SOURCE DATA
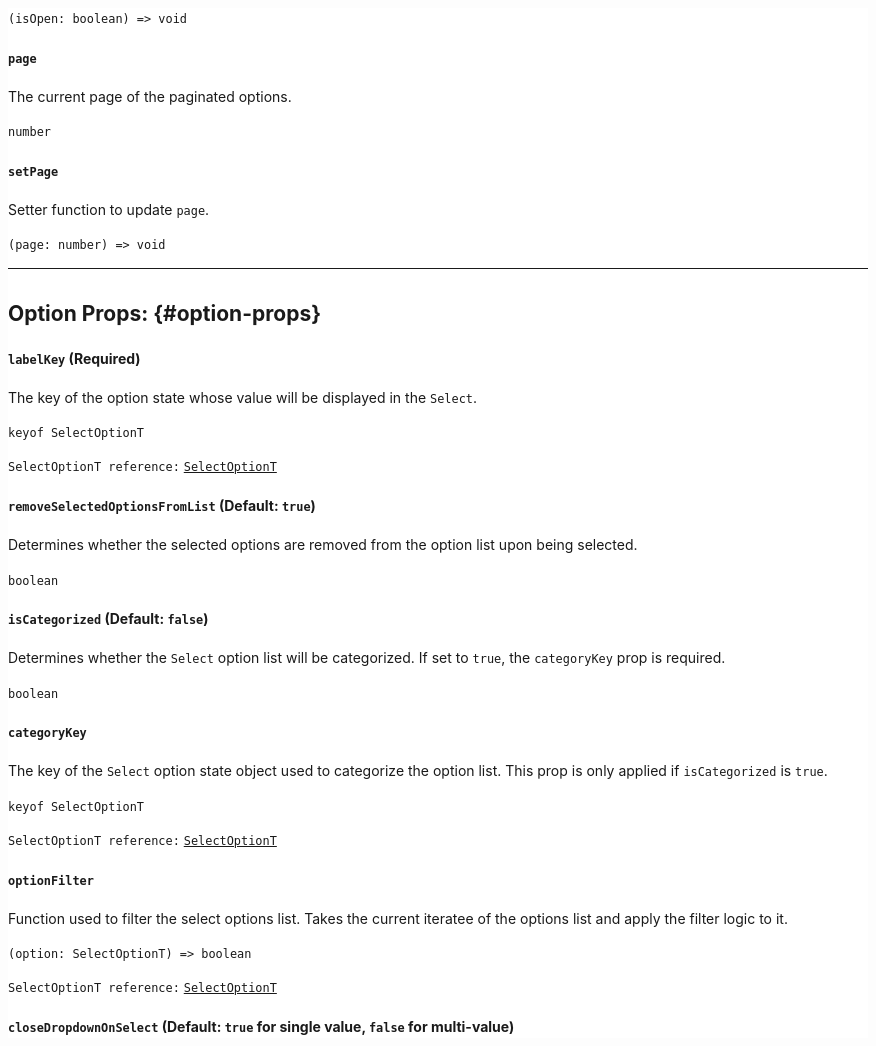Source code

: `(isOpen: boolean) => void`

#### `page`

The current page of the paginated options.

`number`

#### `setPage`

Setter function to update `page`.

`(page: number) => void`

---

## Option Props: {#option-props}

#### `labelKey` **(Required)**

The key of the option state whose value will be displayed in the `Select`.

`keyof SelectOptionT`

`SelectOptionT reference:` [`SelectOptionT`](#selectoptiont-definition)

#### `removeSelectedOptionsFromList` **(Default: `true`)**

Determines whether the selected options are removed from the option list upon being selected.

`boolean`

#### `isCategorized` **(Default: `false`)**

Determines whether the `Select` option list will be categorized. If set to `true`, the `categoryKey` prop is required.

`boolean`

#### `categoryKey`

The key of the `Select` option state object used to categorize the option list. This prop is only applied if `isCategorized` is `true`.

`keyof SelectOptionT`

`SelectOptionT reference:` [`SelectOptionT`](#selectoptiont-definition)

#### `optionFilter`

Function used to filter the select options list. Takes the current iteratee of the options list and apply the filter logic to it.

`(option: SelectOptionT) => boolean`

`SelectOptionT reference:` [`SelectOptionT`](#selectoptiont-definition)

#### `closeDropdownOnSelect` **(Default: `true` for single value, `false` for multi-value)**
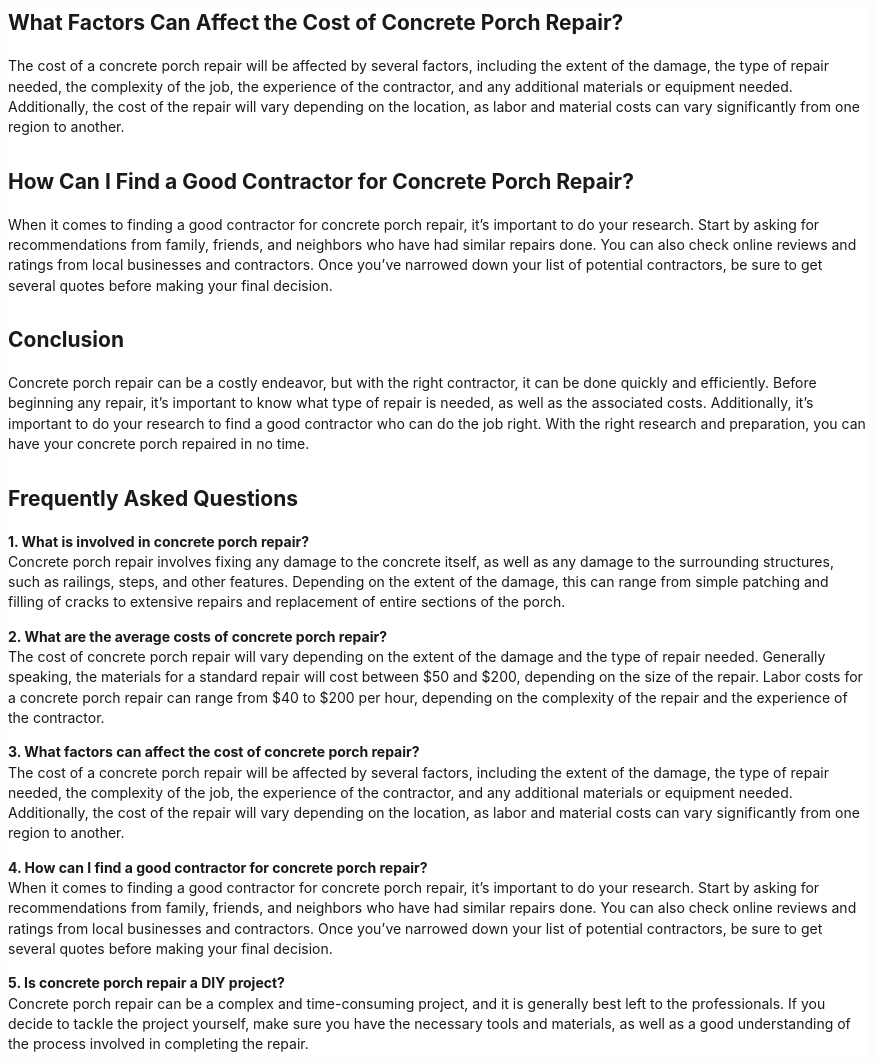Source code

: <h2>What Factors Can Affect the Cost of Concrete Porch Repair?</h2>

The cost of a concrete porch repair will be affected by several factors, including the extent of the damage, the type of repair needed, the complexity of the job, the experience of the contractor, and any additional materials or equipment needed. Additionally, the cost of the repair will vary depending on the location, as labor and material costs can vary significantly from one region to another. 

<h2>How Can I Find a Good Contractor for Concrete Porch Repair?</h2>

When it comes to finding a good contractor for concrete porch repair, it’s important to do your research. Start by asking for recommendations from family, friends, and neighbors who have had similar repairs done. You can also check online reviews and ratings from local businesses and contractors. Once you’ve narrowed down your list of potential contractors, be sure to get several quotes before making your final decision. 

<h2>Conclusion</h2>

Concrete porch repair can be a costly endeavor, but with the right contractor, it can be done quickly and efficiently. Before beginning any repair, it’s important to know what type of repair is needed, as well as the associated costs. Additionally, it’s important to do your research to find a good contractor who can do the job right. With the right research and preparation, you can have your concrete porch repaired in no time.

<h2>Frequently Asked Questions</h2>

<b>1. What is involved in concrete porch repair?</b><br>
Concrete porch repair involves fixing any damage to the concrete itself, as well as any damage to the surrounding structures, such as railings, steps, and other features. Depending on the extent of the damage, this can range from simple patching and filling of cracks to extensive repairs and replacement of entire sections of the porch.

<b>2. What are the average costs of concrete porch repair?</b><br>
The cost of concrete porch repair will vary depending on the extent of the damage and the type of repair needed. Generally speaking, the materials for a standard repair will cost between $50 and $200, depending on the size of the repair. Labor costs for a concrete porch repair can range from $40 to $200 per hour, depending on the complexity of the repair and the experience of the contractor.

<b>3. What factors can affect the cost of concrete porch repair?</b><br>
The cost of a concrete porch repair will be affected by several factors, including the extent of the damage, the type of repair needed, the complexity of the job, the experience of the contractor, and any additional materials or equipment needed. Additionally, the cost of the repair will vary depending on the location, as labor and material costs can vary significantly from one region to another.

<b>4. How can I find a good contractor for concrete porch repair?</b><br>
When it comes to finding a good contractor for concrete porch repair, it’s important to do your research. Start by asking for recommendations from family, friends, and neighbors who have had similar repairs done. You can also check online reviews and ratings from local businesses and contractors. Once you’ve narrowed down your list of potential contractors, be sure to get several quotes before making your final decision.

<b>5. Is concrete porch repair a DIY project?</b><br>
Concrete porch repair can be a complex and time-consuming project, and it is generally best left to the professionals. If you decide to tackle the project yourself, make sure you have the necessary tools and materials, as well as a good understanding of the process involved in completing the repair.
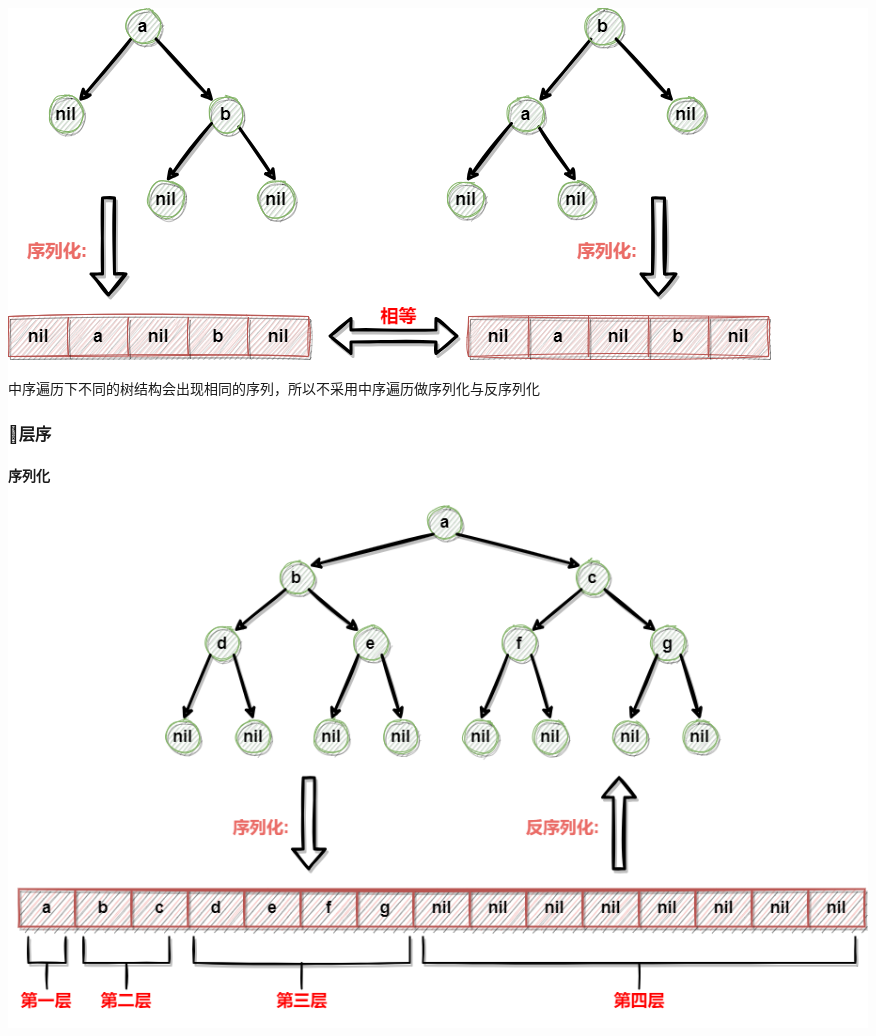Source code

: ![](/g1_data_struct_binary_tree_8_serialize.assets/binary_tree_in_serialize.drawio.png)

中序遍历下不同的树结构会出现相同的序列，所以不采用中序遍历做序列化与反序列化

### 🔄层序

#### 序列化

![](/g1_data_struct_binary_tree_8_serialize.assets/binary_tree_level_serialize.drawio.png)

TASK OBJECTIVE
Keeping the pictures out, print the entries above exactly as written.

ANSWER BELOW
Source code

: `(isOpen: boolean) => void`

#### `page`

The current page of the paginated options.

`number`

#### `setPage`

Setter function to update `page`.

`(page: number) => void`

---

## Option Props: {#option-props}

#### `labelKey` **(Required)**

The key of the option state whose value will be displayed in the `Select`.

`keyof SelectOptionT`

`SelectOptionT reference:` [`SelectOptionT`](#selectoptiont-definition)

#### `removeSelectedOptionsFromList` **(Default: `true`)**

Determines whether the selected options are removed from the option list upon being selected.

`boolean`

#### `isCategorized` **(Default: `false`)**

Determines whether the `Select` option list will be categorized. If set to `true`, the `categoryKey` prop is required.

`boolean`

#### `categoryKey`

The key of the `Select` option state object used to categorize the option list. This prop is only applied if `isCategorized` is `true`.

`keyof SelectOptionT`

`SelectOptionT reference:` [`SelectOptionT`](#selectoptiont-definition)

#### `optionFilter`

Function used to filter the select options list. Takes the current iteratee of the options list and apply the filter logic to it.

`(option: SelectOptionT) => boolean`

`SelectOptionT reference:` [`SelectOptionT`](#selectoptiont-definition)

#### `closeDropdownOnSelect` **(Default: `true` for single value, `false` for multi-value)**
Source code

: <h2>What Factors Can Affect the Cost of Concrete Porch Repair?</h2>

The cost of a concrete porch repair will be affected by several factors, including the extent of the damage, the type of repair needed, the complexity of the job, the experience of the contractor, and any additional materials or equipment needed. Additionally, the cost of the repair will vary depending on the location, as labor and material costs can vary significantly from one region to another. 

<h2>How Can I Find a Good Contractor for Concrete Porch Repair?</h2>

When it comes to finding a good contractor for concrete porch repair, it’s important to do your research. Start by asking for recommendations from family, friends, and neighbors who have had similar repairs done. You can also check online reviews and ratings from local businesses and contractors. Once you’ve narrowed down your list of potential contractors, be sure to get several quotes before making your final decision. 

<h2>Conclusion</h2>

Concrete porch repair can be a costly endeavor, but with the right contractor, it can be done quickly and efficiently. Before beginning any repair, it’s important to know what type of repair is needed, as well as the associated costs. Additionally, it’s important to do your research to find a good contractor who can do the job right. With the right research and preparation, you can have your concrete porch repaired in no time.

<h2>Frequently Asked Questions</h2>

<b>1. What is involved in concrete porch repair?</b><br>
Concrete porch repair involves fixing any damage to the concrete itself, as well as any damage to the surrounding structures, such as railings, steps, and other features. Depending on the extent of the damage, this can range from simple patching and filling of cracks to extensive repairs and replacement of entire sections of the porch.

<b>2. What are the average costs of concrete porch repair?</b><br>
The cost of concrete porch repair will vary depending on the extent of the damage and the type of repair needed. Generally speaking, the materials for a standard repair will cost between $50 and $200, depending on the size of the repair. Labor costs for a concrete porch repair can range from $40 to $200 per hour, depending on the complexity of the repair and the experience of the contractor.

<b>3. What factors can affect the cost of concrete porch repair?</b><br>
The cost of a concrete porch repair will be affected by several factors, including the extent of the damage, the type of repair needed, the complexity of the job, the experience of the contractor, and any additional materials or equipment needed. Additionally, the cost of the repair will vary depending on the location, as labor and material costs can vary significantly from one region to another.

<b>4. How can I find a good contractor for concrete porch repair?</b><br>
When it comes to finding a good contractor for concrete porch repair, it’s important to do your research. Start by asking for recommendations from family, friends, and neighbors who have had similar repairs done. You can also check online reviews and ratings from local businesses and contractors. Once you’ve narrowed down your list of potential contractors, be sure to get several quotes before making your final decision.

<b>5. Is concrete porch repair a DIY project?</b><br>
Concrete porch repair can be a complex and time-consuming project, and it is generally best left to the professionals. If you decide to tackle the project yourself, make sure you have the necessary tools and materials, as well as a good understanding of the process involved in completing the repair.
Source code

: ![](/g1_data_struct_binary_tree_8_serialize.assets/binary_tree_in_serialize.drawio.png)

中序遍历下不同的树结构会出现相同的序列，所以不采用中序遍历做序列化与反序列化

### 🔄层序

#### 序列化

![](/g1_data_struct_binary_tree_8_serialize.assets/binary_tree_level_serialize.drawio.png)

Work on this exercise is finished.